I feel similar frustrations with commenters saying I am doing it wrong by not moving everything to the cloud… I work for a CDN, we would go out of business pretty quickly if we moved everything to the cloud. Oh well.
Yes, exactly. When people cite scaling concerns and/or big data, I start by asking them what they mean by scale and/or big. It's a great way to get down to brass tacks quickly.
Now when dealing with someone convinced that their single TB of data is google scale, the harder issue is changing that belief. But at least you know where they stand.
That sounds like you're not giving enough detail. If you don't mention the approximate scale that you have right now, you can't expect people to glark it from context.
Same. I think there's this idea that 5 companies have more than 1PB of data and everyone else is just faking it. My field operates on many petabytes of data per customer.

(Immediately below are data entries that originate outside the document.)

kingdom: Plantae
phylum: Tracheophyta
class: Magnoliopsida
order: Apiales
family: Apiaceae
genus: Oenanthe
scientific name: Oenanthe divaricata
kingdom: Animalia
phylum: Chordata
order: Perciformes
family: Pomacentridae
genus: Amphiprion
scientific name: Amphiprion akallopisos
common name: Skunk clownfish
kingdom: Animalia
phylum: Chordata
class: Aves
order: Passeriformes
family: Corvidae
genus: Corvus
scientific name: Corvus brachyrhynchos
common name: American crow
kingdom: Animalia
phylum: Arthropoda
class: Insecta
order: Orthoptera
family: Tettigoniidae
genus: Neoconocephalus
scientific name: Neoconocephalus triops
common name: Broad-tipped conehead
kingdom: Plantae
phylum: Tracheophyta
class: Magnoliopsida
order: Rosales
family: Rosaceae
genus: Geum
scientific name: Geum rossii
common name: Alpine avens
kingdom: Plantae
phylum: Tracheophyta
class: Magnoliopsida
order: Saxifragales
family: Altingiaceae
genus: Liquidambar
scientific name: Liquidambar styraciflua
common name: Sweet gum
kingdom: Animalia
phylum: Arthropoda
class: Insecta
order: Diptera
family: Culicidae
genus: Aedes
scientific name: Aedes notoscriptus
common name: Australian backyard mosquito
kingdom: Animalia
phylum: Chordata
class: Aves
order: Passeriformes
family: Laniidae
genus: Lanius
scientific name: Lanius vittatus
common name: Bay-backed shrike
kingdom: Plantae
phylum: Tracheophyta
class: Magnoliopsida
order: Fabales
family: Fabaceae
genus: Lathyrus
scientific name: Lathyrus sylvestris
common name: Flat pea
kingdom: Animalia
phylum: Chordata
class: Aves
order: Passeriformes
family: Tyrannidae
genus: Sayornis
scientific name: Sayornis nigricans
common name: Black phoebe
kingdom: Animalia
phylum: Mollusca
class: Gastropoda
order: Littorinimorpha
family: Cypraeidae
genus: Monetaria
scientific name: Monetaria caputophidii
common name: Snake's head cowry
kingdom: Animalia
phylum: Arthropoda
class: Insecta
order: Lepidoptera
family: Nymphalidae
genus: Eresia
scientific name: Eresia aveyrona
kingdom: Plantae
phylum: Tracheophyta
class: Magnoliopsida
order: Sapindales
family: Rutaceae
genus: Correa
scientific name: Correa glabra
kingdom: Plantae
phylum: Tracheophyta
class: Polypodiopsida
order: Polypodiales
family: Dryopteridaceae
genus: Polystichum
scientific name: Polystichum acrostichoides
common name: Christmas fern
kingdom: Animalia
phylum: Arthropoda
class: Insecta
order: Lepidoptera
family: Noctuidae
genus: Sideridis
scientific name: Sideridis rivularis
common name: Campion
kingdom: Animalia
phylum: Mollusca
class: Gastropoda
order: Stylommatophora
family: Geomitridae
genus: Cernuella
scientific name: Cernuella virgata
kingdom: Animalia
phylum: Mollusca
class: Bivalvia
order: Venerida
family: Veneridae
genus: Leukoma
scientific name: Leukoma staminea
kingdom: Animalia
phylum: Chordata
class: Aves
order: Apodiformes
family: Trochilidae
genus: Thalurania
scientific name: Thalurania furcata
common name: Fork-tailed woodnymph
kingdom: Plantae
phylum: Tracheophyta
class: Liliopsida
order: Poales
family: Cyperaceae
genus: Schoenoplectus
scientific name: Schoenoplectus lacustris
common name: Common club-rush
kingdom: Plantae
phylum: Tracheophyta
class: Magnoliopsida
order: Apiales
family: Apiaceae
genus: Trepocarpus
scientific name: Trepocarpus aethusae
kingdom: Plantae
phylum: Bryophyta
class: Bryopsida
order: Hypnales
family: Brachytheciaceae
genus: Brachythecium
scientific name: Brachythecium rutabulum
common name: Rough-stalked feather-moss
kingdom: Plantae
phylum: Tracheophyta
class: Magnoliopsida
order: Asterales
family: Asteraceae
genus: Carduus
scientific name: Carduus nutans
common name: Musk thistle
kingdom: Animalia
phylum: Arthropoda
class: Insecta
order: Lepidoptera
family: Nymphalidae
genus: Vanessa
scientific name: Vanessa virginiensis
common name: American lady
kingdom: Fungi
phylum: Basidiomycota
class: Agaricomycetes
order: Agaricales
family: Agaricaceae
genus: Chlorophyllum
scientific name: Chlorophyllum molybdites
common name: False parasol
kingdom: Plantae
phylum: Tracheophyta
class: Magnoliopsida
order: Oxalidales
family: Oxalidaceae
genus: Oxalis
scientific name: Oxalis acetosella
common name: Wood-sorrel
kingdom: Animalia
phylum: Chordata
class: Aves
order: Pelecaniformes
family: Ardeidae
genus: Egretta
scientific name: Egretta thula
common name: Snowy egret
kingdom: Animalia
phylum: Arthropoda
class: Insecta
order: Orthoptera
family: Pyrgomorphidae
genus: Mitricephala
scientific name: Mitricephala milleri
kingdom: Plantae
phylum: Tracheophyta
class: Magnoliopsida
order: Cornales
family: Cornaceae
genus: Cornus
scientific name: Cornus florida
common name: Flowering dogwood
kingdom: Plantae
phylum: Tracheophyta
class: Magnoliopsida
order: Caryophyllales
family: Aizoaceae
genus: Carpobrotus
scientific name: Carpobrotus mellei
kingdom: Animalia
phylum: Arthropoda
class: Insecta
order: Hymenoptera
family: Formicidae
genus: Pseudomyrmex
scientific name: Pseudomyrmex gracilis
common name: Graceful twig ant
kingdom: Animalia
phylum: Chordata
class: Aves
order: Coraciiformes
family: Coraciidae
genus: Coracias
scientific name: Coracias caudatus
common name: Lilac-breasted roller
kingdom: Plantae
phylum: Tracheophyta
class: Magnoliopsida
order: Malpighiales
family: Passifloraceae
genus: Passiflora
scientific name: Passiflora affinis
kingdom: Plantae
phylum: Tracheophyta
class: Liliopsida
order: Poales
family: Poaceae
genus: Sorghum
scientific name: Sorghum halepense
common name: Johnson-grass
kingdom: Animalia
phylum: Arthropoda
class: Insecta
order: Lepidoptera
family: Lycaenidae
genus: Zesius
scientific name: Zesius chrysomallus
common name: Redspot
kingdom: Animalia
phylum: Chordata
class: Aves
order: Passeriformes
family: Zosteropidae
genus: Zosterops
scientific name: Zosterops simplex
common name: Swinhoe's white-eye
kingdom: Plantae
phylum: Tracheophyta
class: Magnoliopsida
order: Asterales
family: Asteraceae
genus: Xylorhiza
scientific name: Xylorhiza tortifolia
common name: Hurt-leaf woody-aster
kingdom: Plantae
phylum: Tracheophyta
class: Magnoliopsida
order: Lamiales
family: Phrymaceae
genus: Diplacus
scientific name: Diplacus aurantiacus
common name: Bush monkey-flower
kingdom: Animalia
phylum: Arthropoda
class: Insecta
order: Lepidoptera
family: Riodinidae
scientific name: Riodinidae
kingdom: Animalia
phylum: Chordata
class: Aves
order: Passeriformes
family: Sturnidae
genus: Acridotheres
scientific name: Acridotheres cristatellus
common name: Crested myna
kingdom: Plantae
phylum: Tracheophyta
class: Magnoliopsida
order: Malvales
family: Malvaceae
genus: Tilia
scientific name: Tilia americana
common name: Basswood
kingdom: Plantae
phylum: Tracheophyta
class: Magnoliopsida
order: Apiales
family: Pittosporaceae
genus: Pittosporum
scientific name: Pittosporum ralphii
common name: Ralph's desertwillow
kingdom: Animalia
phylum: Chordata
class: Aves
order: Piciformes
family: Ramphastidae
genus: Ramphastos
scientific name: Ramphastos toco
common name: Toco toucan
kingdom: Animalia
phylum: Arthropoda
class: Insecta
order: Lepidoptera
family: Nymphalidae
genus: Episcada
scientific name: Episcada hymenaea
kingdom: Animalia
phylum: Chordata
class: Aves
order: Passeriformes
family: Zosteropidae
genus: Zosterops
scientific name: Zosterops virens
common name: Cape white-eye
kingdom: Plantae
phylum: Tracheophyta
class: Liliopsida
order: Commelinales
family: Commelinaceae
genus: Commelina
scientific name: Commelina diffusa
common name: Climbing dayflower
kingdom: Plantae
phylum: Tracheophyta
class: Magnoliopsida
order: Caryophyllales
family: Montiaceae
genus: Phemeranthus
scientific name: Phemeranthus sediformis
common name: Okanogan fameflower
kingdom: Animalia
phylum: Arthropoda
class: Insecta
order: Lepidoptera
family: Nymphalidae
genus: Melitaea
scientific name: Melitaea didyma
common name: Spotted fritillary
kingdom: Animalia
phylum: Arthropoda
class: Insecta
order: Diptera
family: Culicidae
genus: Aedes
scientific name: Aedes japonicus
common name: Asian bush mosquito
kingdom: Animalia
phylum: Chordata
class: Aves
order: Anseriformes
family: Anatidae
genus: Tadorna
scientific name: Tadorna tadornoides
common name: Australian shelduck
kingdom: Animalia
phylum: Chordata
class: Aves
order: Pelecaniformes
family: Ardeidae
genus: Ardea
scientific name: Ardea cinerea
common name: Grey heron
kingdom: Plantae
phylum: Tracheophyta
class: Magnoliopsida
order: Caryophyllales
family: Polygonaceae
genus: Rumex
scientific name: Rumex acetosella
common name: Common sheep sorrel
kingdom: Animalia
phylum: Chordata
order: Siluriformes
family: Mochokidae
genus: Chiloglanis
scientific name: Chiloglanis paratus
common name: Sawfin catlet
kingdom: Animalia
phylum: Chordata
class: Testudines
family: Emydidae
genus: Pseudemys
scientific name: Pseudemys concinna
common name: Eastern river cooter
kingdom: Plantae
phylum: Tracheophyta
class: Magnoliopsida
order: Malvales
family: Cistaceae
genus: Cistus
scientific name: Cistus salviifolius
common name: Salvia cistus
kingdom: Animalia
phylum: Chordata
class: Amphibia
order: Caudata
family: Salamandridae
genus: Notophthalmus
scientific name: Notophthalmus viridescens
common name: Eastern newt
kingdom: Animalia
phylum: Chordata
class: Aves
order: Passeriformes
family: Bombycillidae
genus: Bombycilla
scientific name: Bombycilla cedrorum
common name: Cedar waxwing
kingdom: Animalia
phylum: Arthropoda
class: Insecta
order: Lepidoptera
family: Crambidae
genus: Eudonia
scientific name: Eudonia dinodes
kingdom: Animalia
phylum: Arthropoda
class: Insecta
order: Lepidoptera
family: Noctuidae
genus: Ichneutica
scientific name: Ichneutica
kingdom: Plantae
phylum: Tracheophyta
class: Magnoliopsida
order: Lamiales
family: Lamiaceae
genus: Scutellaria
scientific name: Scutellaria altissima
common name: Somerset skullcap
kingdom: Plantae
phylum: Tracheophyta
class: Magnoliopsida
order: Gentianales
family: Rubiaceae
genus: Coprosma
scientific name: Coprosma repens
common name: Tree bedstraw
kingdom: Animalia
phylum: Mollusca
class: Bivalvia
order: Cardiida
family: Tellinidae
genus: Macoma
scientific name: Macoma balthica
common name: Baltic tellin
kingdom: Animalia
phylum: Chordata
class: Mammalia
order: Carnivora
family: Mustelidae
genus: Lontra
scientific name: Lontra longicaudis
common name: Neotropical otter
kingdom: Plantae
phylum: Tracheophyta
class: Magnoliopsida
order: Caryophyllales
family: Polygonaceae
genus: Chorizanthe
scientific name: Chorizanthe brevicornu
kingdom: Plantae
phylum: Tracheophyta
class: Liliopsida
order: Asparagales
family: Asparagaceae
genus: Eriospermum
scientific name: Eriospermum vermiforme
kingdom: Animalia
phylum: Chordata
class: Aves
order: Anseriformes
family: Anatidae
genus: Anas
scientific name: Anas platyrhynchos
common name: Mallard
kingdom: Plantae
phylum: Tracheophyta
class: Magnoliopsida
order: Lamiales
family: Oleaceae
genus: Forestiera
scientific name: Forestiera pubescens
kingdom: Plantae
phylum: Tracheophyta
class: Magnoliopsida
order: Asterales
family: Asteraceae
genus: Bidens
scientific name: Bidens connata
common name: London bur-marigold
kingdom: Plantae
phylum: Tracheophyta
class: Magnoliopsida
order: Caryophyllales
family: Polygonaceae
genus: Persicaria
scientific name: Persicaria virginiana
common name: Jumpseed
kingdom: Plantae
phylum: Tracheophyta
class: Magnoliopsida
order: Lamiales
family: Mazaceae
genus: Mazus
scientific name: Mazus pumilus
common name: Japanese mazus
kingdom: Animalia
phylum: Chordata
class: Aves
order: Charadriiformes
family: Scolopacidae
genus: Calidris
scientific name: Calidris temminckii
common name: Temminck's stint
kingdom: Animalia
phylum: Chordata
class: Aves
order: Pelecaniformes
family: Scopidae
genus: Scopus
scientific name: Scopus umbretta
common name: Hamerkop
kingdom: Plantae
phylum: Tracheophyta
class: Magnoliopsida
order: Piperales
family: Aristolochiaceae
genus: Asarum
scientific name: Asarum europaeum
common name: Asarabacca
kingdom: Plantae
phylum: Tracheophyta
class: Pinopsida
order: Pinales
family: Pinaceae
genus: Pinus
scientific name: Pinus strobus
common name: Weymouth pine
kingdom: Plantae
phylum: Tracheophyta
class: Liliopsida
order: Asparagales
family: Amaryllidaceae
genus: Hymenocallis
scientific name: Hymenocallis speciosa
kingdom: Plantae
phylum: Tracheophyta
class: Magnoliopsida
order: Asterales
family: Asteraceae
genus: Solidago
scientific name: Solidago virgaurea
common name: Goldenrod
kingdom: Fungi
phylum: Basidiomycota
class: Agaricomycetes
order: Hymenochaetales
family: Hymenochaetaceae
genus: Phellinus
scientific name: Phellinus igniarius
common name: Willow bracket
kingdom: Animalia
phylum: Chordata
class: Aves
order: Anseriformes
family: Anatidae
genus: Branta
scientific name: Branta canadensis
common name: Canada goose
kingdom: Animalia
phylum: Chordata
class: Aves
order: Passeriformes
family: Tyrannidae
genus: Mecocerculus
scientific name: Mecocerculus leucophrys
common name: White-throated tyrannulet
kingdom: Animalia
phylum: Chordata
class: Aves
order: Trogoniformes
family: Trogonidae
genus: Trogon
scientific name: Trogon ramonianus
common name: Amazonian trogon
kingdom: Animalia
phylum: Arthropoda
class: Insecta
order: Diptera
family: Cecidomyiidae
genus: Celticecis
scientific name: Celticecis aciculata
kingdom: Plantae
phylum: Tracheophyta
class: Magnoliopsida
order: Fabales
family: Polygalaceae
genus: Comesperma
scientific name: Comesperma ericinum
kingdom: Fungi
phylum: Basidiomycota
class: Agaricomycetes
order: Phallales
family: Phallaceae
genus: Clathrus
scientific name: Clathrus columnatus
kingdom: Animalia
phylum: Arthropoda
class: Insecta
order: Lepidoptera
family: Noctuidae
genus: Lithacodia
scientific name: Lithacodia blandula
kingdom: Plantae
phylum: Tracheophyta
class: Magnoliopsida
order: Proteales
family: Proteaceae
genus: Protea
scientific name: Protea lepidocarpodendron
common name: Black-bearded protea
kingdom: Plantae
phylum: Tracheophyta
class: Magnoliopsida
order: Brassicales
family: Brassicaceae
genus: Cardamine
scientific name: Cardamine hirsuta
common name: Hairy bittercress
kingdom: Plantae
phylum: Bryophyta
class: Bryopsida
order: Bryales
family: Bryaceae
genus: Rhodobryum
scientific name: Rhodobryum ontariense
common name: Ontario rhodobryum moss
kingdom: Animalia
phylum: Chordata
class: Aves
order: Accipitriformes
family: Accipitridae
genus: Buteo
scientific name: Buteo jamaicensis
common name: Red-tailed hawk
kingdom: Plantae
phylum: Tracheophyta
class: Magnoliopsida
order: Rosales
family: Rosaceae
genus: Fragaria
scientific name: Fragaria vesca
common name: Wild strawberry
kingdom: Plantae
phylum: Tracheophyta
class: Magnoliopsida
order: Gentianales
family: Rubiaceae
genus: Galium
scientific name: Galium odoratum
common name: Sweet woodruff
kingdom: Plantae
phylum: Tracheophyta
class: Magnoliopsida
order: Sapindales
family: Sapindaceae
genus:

Yes, the set of people truly operating "at scale" is more than FAANG and far, far less than the set of people believing they operate "at scale". This means there are still people in that middle ground.
One gotcha here is not all PBs are equal. My field also is a case where multi-PB datastores are common. However for the most part those data sit at rest in S3 or similar. They'll occasionally be pulled in chunks of a couple TB at most. But when you talk to people they'll flash their "do you know how big our storage budget is?" badge at the drop of a hat. It gets used to explain all sorts of compute patterns. Meanwhile, all they need is a large S3 footprint and a machine with a reasonable amount of RAM.
People tend to have a very bad sense of what constitutes large scale. It usually maps to "larger than the largest thing I've personally seen". So they hear "Use X instead of Y when operating at scale", and all of a sudden we have people implementing distributed datastore for a few MB of data.
Having gone downward in scale over the last few years of my career it has been eye opening how many people tell me X won't work due to "our scale", and I point out I have already used X in prior jobs for scale that's much larger than what we have.